Die Meldevorschriften stellen sowohl betreffend das Nehmen als auch die Aufgabe einer Unterkunft auf ein tatsächliches Naheverhältnis bzw. dessen Wegfall des Meldepflichtigen zur Unterkunft ab (vgl. das hg. Erkenntnis vom 20. Jänner 1993, Zl. 92/01/0557). Eine Aufgabe der Unterkunft kann daher grundsätzlich nur angenommen werden, wenn aus den äußeren Umständen - etwa durch Entfernung der persönlichen Gegenstände des täglichen Gebrauches aus der Wohnung - hervorgekommen ist, dass eine Person ihre Beziehung zu der Unterkunft gänzlich gelöst hat (vgl. hiezu die hg. Erkenntnisse vom 29. September 2000, Zl. 98/02/0449, und vom 6. März 2001, Zl. 2000/05/0108).
Im Beschwerdefall steht fest, dass sich an der gemeldeten Unterkunft weiterhin persönliche Gegenstände und Kleidungsstücke des Beschwerdeführers befinden und diese Wohnung - wenn auch unregelmäßig - weiterhin vom Beschwerdeführer bestimmungsgemäß benutzt wird. Insbesondere auch unter Berücksichtigung des Umstandes, dass der Beschwerdeführer im Inland an keinem anderen Ort Unterkunft genommen hat, kann auf Grund der im angefochtenen Bescheid getroffenen Feststellungen nicht eine Aufgabe des tatsächlichen Naheverhältnisses zur gemeldeten Unterkunft angenommen werden.
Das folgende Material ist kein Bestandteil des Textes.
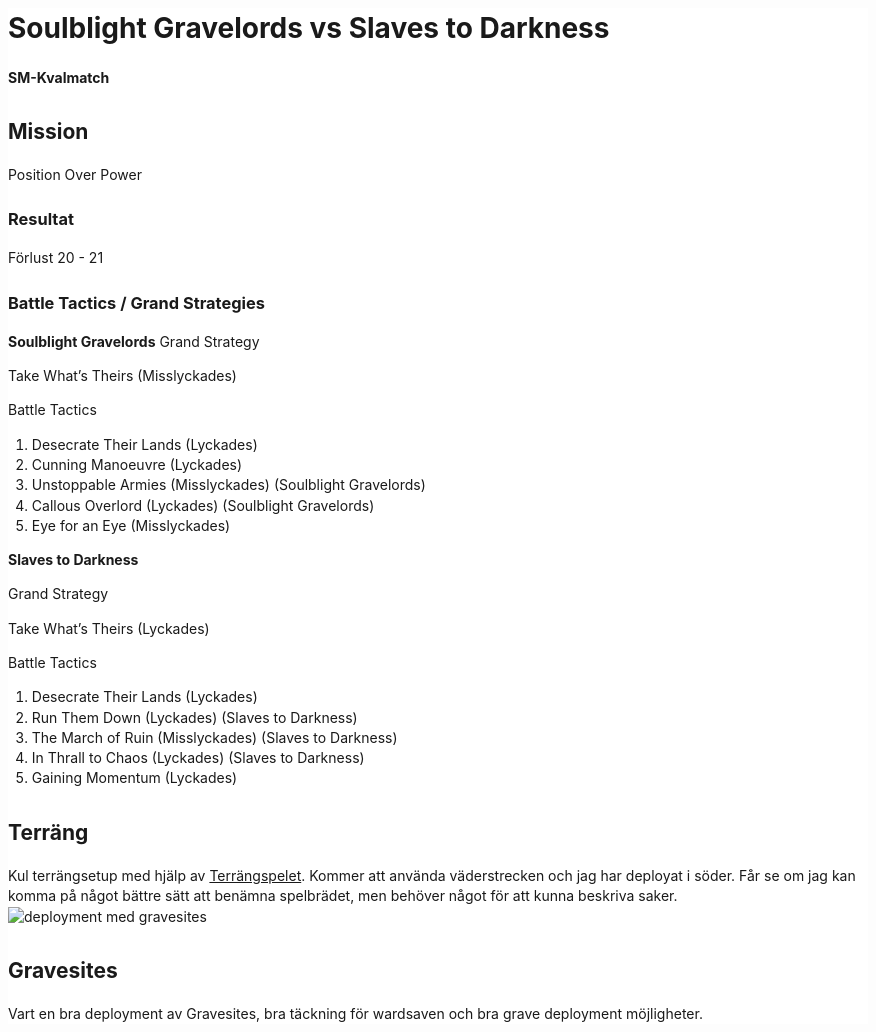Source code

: # Soulblight Gravelords vs Slaves to Darkness

**SM-Kvalmatch**

## Mission
Position Over Power

### Resultat
Förlust
20 - 21

### Battle Tactics / Grand Strategies

**Soulblight Gravelords**
Grand Strategy

Take What’s Theirs (Misslyckades)

Battle Tactics
1) Desecrate Their Lands (Lyckades)
2) Cunning Manoeuvre (Lyckades)
3) Unstoppable Armies (Misslyckades) (Soulblight Gravelords)
4) Callous Overlord (Lyckades) (Soulblight Gravelords)
5) Eye for an Eye (Misslyckades)


**Slaves to Darkness**

Grand Strategy

Take What’s Theirs (Lyckades)

Battle Tactics
1) Desecrate Their Lands (Lyckades)
2) Run Them Down (Lyckades) (Slaves to Darkness)
3) The March of Ruin (Misslyckades) (Slaves to Darkness)
4) In Thrall to Chaos (Lyckades) (Slaves to Darkness)
5) Gaining Momentum (Lyckades)

## Terräng

Kul terrängsetup med hjälp av [Terrängspelet](../../../SM/terr%C3%A4ngspelet.md). Kommer att använda väderstrecken och jag har deployat i söder. Får se om jag kan komma på något bättre sätt att benämna spelbrädet, men behöver något för att kunna beskriva saker.
![deployment med gravesites](bilder/terr%C3%A4ng%2Bdeployment.JPG)


## Gravesites
Vart en bra deployment av Gravesites, bra täckning för wardsaven och bra grave deployment möjligheter.

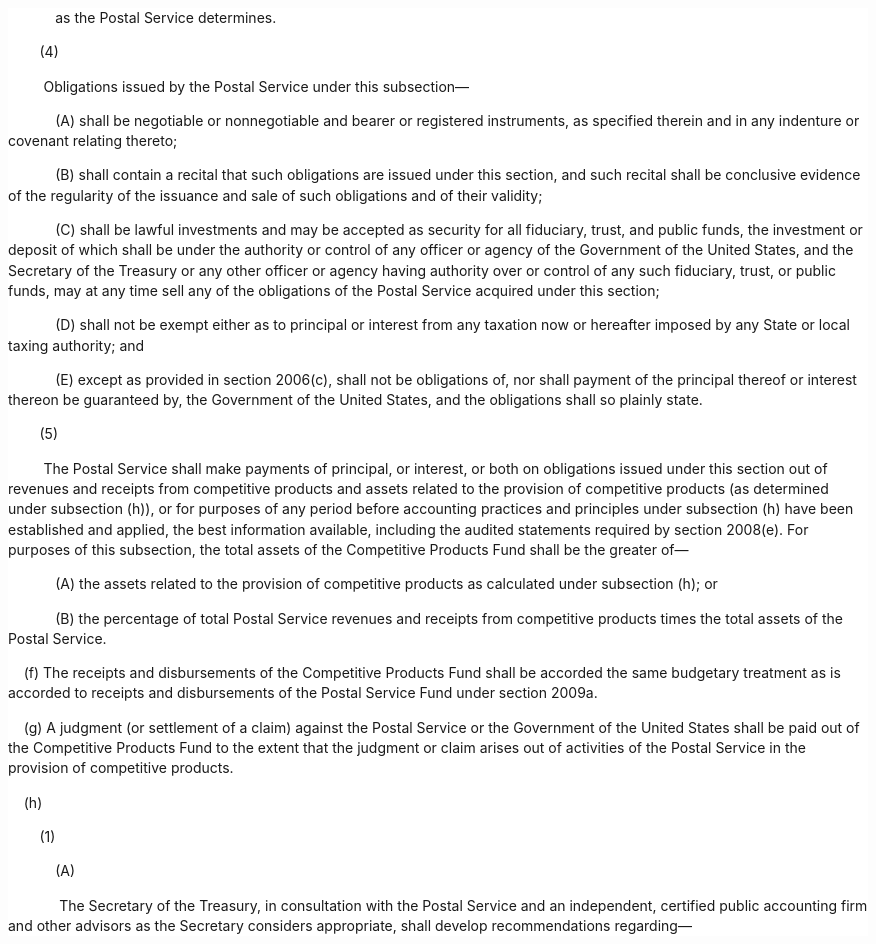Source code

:             as the Postal Service determines.

        (4)

         Obligations issued by the Postal Service under this subsection—

            (A) shall be negotiable or nonnegotiable and bearer or registered instruments, as specified therein and in any indenture or covenant relating thereto;

            (B) shall contain a recital that such obligations are issued under this section, and such recital shall be conclusive evidence of the regularity of the issuance and sale of such obligations and of their validity;

            (C) shall be lawful investments and may be accepted as security for all fiduciary, trust, and public funds, the investment or deposit of which shall be under the authority or control of any officer or agency of the Government of the United States, and the Secretary of the Treasury or any other officer or agency having authority over or control of any such fiduciary, trust, or public funds, may at any time sell any of the obligations of the Postal Service acquired under this section;

            (D) shall not be exempt either as to principal or interest from any taxation now or hereafter imposed by any State or local taxing authority; and

            (E) except as provided in section 2006(c), shall not be obligations of, nor shall payment of the principal thereof or interest thereon be guaranteed by, the Government of the United States, and the obligations shall so plainly state.

        (5)

         The Postal Service shall make payments of principal, or interest, or both on obligations issued under this section out of revenues and receipts from competitive products and assets related to the provision of competitive products (as determined under subsection (h)), or for purposes of any period before accounting practices and principles under subsection (h) have been established and applied, the best information available, including the audited statements required by section 2008(e). For purposes of this subsection, the total assets of the Competitive Products Fund shall be the greater of—

            (A) the assets related to the provision of competitive products as calculated under subsection (h); or

            (B) the percentage of total Postal Service revenues and receipts from competitive products times the total assets of the Postal Service.

    (f) The receipts and disbursements of the Competitive Products Fund shall be accorded the same budgetary treatment as is accorded to receipts and disbursements of the Postal Service Fund under section 2009a.

    (g) A judgment (or settlement of a claim) against the Postal Service or the Government of the United States shall be paid out of the Competitive Products Fund to the extent that the judgment or claim arises out of activities of the Postal Service in the provision of competitive products.

    (h)

        (1)

            (A)

             The Secretary of the Treasury, in consultation with the Postal Service and an independent, certified public accounting firm and other advisors as the Secretary considers appropriate, shall develop recommendations regarding—
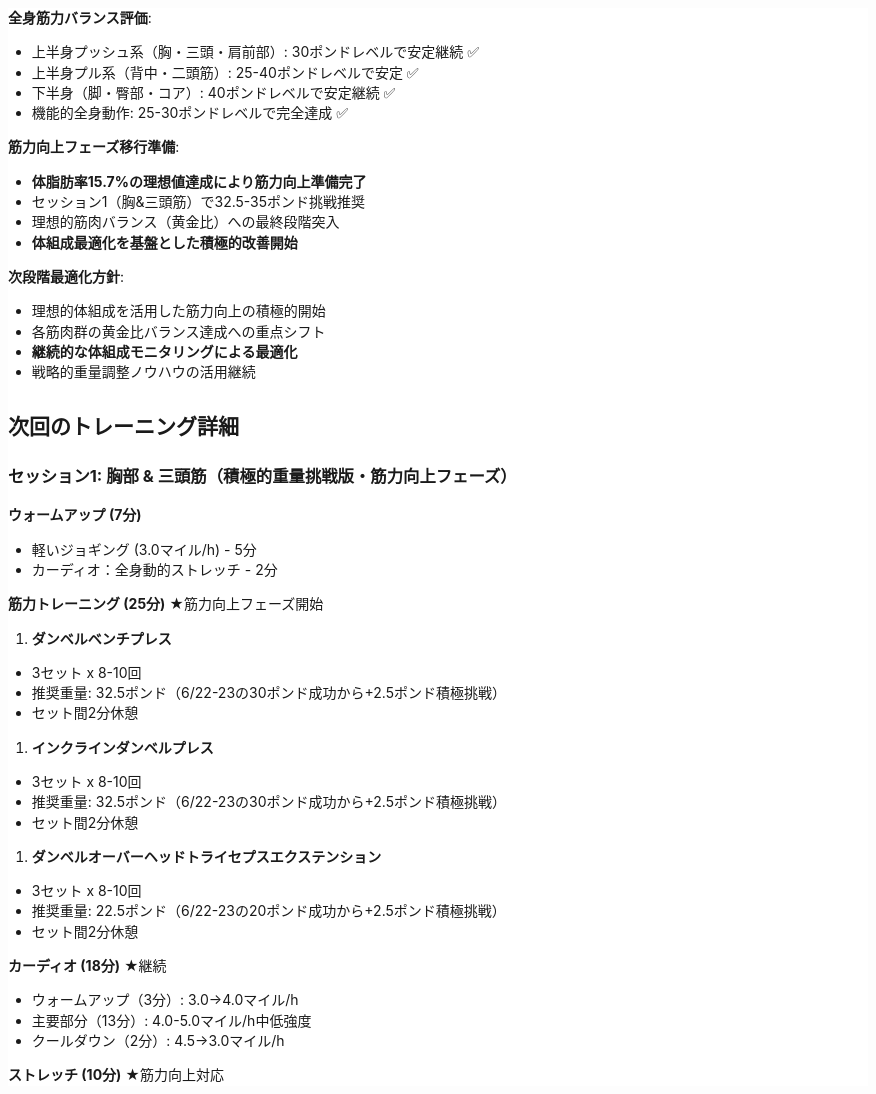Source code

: **全身筋力バランス評価**:

- 上半身プッシュ系（胸・三頭・肩前部）: 30ポンドレベルで安定継続 ✅
- 上半身プル系（背中・二頭筋）: 25-40ポンドレベルで安定 ✅
- 下半身（脚・臀部・コア）: 40ポンドレベルで安定継続 ✅
- 機能的全身動作: 25-30ポンドレベルで完全達成 ✅

**筋力向上フェーズ移行準備**:

- **体脂肪率15.7%の理想値達成により筋力向上準備完了**
- セッション1（胸&三頭筋）で32.5-35ポンド挑戦推奨
- 理想的筋肉バランス（黄金比）への最終段階突入
- **体組成最適化を基盤とした積極的改善開始**

**次段階最適化方針**:

- 理想的体組成を活用した筋力向上の積極的開始
- 各筋肉群の黄金比バランス達成への重点シフト
- **継続的な体組成モニタリングによる最適化**
- 戦略的重量調整ノウハウの活用継続

## 次回のトレーニング詳細

### セッション1: 胸部 & 三頭筋（積極的重量挑戦版・筋力向上フェーズ）

**ウォームアップ (7分)**

- 軽いジョギング (3.0マイル/h) - 5分
- カーディオ：全身動的ストレッチ - 2分

**筋力トレーニング (25分)** ★筋力向上フェーズ開始

1. **ダンベルベンチプレス**

- 3セット x 8-10回
- 推奨重量: 32.5ポンド（6/22-23の30ポンド成功から+2.5ポンド積極挑戦）
- セット間2分休憩

1. **インクラインダンベルプレス**

- 3セット x 8-10回
- 推奨重量: 32.5ポンド（6/22-23の30ポンド成功から+2.5ポンド積極挑戦）
- セット間2分休憩

1. **ダンベルオーバーヘッドトライセプスエクステンション**

- 3セット x 8-10回
- 推奨重量: 22.5ポンド（6/22-23の20ポンド成功から+2.5ポンド積極挑戦）
- セット間2分休憩

**カーディオ (18分)** ★継続

- ウォームアップ（3分）: 3.0→4.0マイル/h
- 主要部分（13分）: 4.0-5.0マイル/h中低強度
- クールダウン（2分）: 4.5→3.0マイル/h

**ストレッチ (10分)** ★筋力向上対応
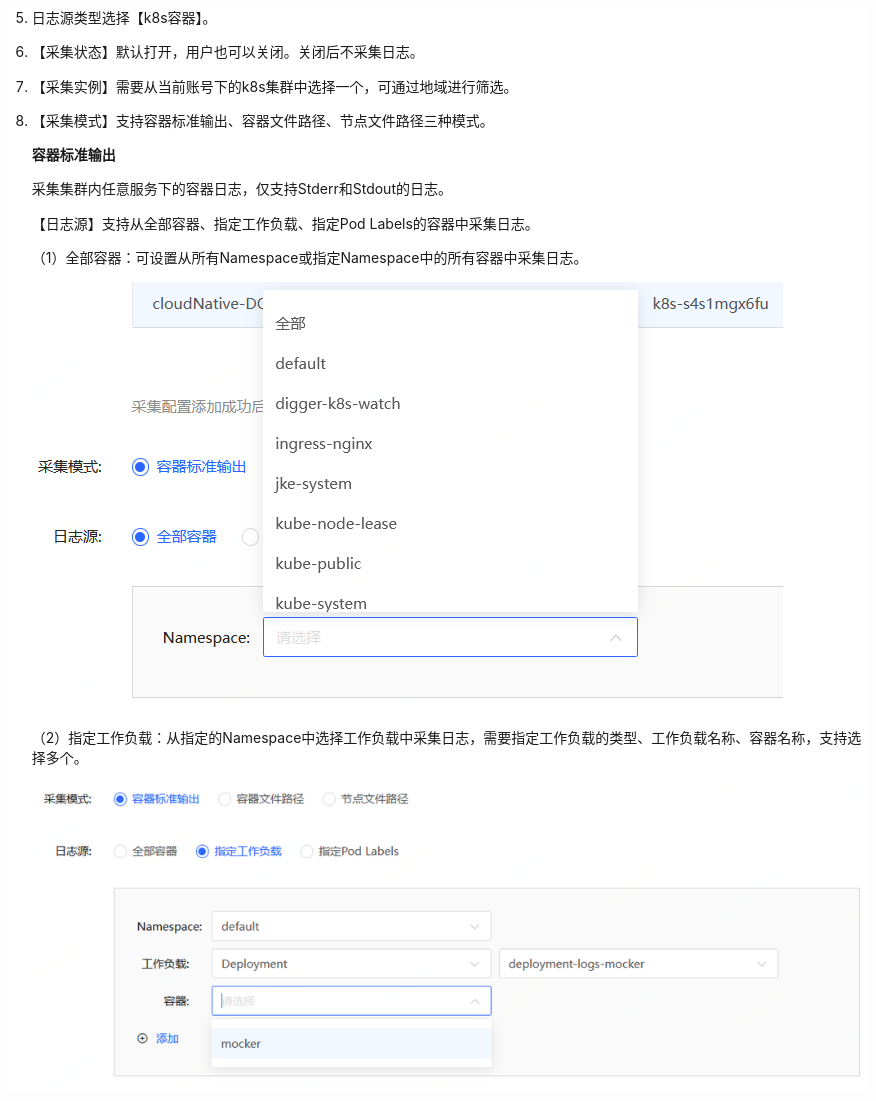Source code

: 5. 日志源类型选择【k8s容器】。

6. 【采集状态】默认打开，用户也可以关闭。关闭后不采集日志。

7. 【采集实例】需要从当前账号下的k8s集群中选择一个，可通过地域进行筛选。

8. 【采集模式】支持容器标准输出、容器文件路径、节点文件路径三种模式。
   
   **容器标准输出**
   
   采集集群内任意服务下的容器日志，仅支持Stderr和Stdout的日志。
   
   【日志源】支持从全部容器、指定工作负载、指定Pod Labels的容器中采集日志。
   
   （1）全部容器：可设置从所有Namespace或指定Namespace中的所有容器中采集日志。
   
   ![](../../../../../image/LogService/operationguide/standard-all.png)
   
   （2）指定工作负载：从指定的Namespace中选择工作负载中采集日志，需要指定工作负载的类型、工作负载名称、容器名称，支持选择多个。
   
   ![](../../../../../image/LogService/operationguide/standard-workload.png)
Da die belangte Behörde dies verkannt hat und ohne Grund von einer Aufgabe der Beziehungen des Beschwerdeführers zur gemeldeten Unterkunft ausgegangen ist, belastete sie mit der vorgenommenen Berichtigung des Melderegisters den angefochtenen Bescheid mit einer Rechtswidrigkeit des Inhaltes. Dieser war daher gemäß § 42 Abs. 2 Z. 1 aufzuheben.
Die Kostenentscheidung stützt sich auf die §§ 47 ff. VwGG in Verbindung mit der Verordnung BGBl. II Nr. 501/2001.